Two brothers, age 7 and 9, told psychiatrists they slowly, coldly tortured a 2-year-old girl to death — a revelation that has Argentines debating whether minors should be prosecuted for terrible crimes.
/ Source: The Associated Press

Two brothers, age 7 and 9, told psychiatrists they slowly, coldly tortured a 2-year-old girl to death — a revelation that has Argentines debating whether to do away with a law prohibiting the prosecution of minors for terrible crimes.

Judge Marta Pascual said the children confessed to slaying little neighbor Milagros Belizan in a shantytown south of the capital. "They understood her pain but it did not move them," said Pascual, a youth judge for Buenos Aires' Lomas de Zomara district, after meeting with psychiatrists who examined the boys. "In some form it gave them pleasure."

Belizan disappeared from her home in the Almirante Brown neighborhood on Sunday. Her family found her body in a vacant lot 10 blocks away.

She had been stripped naked, beaten and strangled with telephone cord that was left around her neck. The discovery prompted neighbors to attack an adult suspected of the crime — until the two boys confessed.

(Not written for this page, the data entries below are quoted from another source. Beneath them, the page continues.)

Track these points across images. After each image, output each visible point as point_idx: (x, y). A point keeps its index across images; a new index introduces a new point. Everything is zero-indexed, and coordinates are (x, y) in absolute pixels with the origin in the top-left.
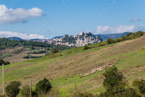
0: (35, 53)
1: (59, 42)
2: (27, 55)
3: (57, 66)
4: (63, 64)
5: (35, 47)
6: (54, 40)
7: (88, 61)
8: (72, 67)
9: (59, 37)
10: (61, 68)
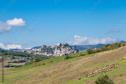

A call for stiffer punishment
Argentine law prohibits the prosecution of anyone under 18 years old. Instead, such juveniles are generally held in youth homes until they reach 18, when they are released without further punishment. Sunday's killing has many Argentines calling for stiffer punishments — including prosecuting them once they come of age.

"There's the idea among Argentine lawyers, psychologists and sociologists that the child is always the victim and can never be the victimizer," constitutional lawyer Gregorio Badeni told The Associated Press on Wednesday. "But if it were up to the people living in the shantytown where that little girl was murdered, they would kill the two boys."

Other Argentines disagreed that child killers should be tried like adults.

"These two boys are victims just like the poor girl they killed," family psychologist Cristina Castillo told the AP. "Even if the boys knew what they were doing, they couldn't be aware of the consequences of their actions. They couldn't know they were going to kill the girl."

Since such awareness usually comes only after adolescence, Castillo said the responsibility for the crime lies with the boys' parents and the society in which they were raised — in this case a shantytown on the far southern margins of Argentina's capital.

Authorities have not released the boys' identities, but said they were neighbors of the girl, who lived in a wood-slat shack in a shantytown of dirt streets in the provincial town of Almirante Brown.

Boys were reportedly beaten by their mother
The newspaper Clarin reported that neighbors said the boys were frequently beaten by their mother and had been out of school for two years. They were often seen throwing stones at other children and passing cars, they said.

"They are little boys who evidently had violence for an example," the judge said. "I don't know if the mind of a boy can know whether it was a crime. But they did know they had done something wrong."

The boys' grandmother said she repeatedly pleaded with the boys' mother to stop beating them. But only after the girl's death did the neighborhood appear to take action: A mob rose up, setting fires and throwing rocks, after her brutalized body was discovered in a pit. Police fired rubber bullets to prevent more bloodshed.

Neighbors later told police they had seen the boys with the little girl and then leaving the pit. Confronted, both boys then blamed each other for the crime in confessions that matched in every other way, authorities said.

"Although unlike the young girl, these boys didn't die, they can be considered socially dead," Castillo said. "Social condemnation is incredibly strong."